> **ZU ERLEDIGENDE AUFGABEN**
A. Schreiben Sie einen Abschnitt aus dem Lesetext genau ab. Beginnen Sie bei den Worten „Zu viele Hürden“ und hören Sie nach „Gründe und Hintergründe.“ auf.
B. Beantworten Sie anhand des Lesetexts über die Hürden zum Urlaubsglück diese Fragen:
(i) An welcher Küste streiken die Rettungsschwimmer?
(ii) Wie hoch ist der Minimalservice, den die Regierung des Baskenlandes angeordnet hat?
(iii) In welcher Stadt wurde ein Terminal geräumt?
C. Nennen Sie alle Berufsgruppen, die im Lesetext über die Hürden zum Urlaubsglück vorkommen.

> **LESETEXT**
════

Zu viele Hürden zum Urlaubsglück
Reisezeit. Streiks, Pannen, Ausfälle: Wer in diesen Tagen in Europa seine Ferien verbringt, muss sich auf einiges gefasst machen. Über Gründe und Hintergründe.
Stau auf der Strada del Sole, auf dem Weg in den Süden: Das gab es schon immer, darauf konnte man sich einstellen. Aber heuer bietet der Start der Hauptreisezeit auch neue, unerwartete Hürden: streikende Rettungsschwimmer und Taxifahrer in Spanien, Zugchaos in Frankreich, ein geräumter Terminal in München, dazu jede Menge verspätete und ausgefallene Flüge. Was oft klare ökonomische Ursachen hat. Ein Überblick.
Kein Bad im Meer
Es müssen nicht immer Piloten sein: An Spaniens Atlantikküste streiken zurzeit die Rettungsschwimmer. Sie fordern mehr Lohn für weniger Arbeit. Besonders erbost sie, dass die Regierung des Baskenlandes vorsorglich ein Minimalservice von 80 Prozent angeordnet hat. Dabei gibt es aus Sicht der Gewerkschaft „kein Recht der Bürger aufs Baden“, das der Staat garantieren müsse. Also machen die braun gebrannten „socorristas“einen besonderen Dienst nach Vorschrift: Sie hissen auch bei ruhiger See das rote Fähnchen und pfeifen jeden aus dem Wasser, der es wagt, mehr als nur seine Füße zu benetzen. Die Feriengäste gehen einzig mit ihrem Wunsch nach Erfrischung baden. Und ihr Urlaub verläuft im Sand.

════

> **DATEN ZUR PRÜFUNG**
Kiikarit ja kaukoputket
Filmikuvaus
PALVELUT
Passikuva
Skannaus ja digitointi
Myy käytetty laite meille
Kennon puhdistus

════

> **LÖSUNGEN JE AUFGABE**
A.
Zu viele Hürden zum Urlaubsglück
Reisezeit. Streiks, Pannen, Ausfälle: Wer in diesen Tagen in Europa seine Ferien verbringt, muss sich auf einiges gefasst machen. Über Gründe und Hintergründe.

B.
(i) An Spaniens Atlantikküste.
(ii) 80 Prozent.
(iii) In München.

C. Rettungsschwimmer, Taxifahrer, Piloten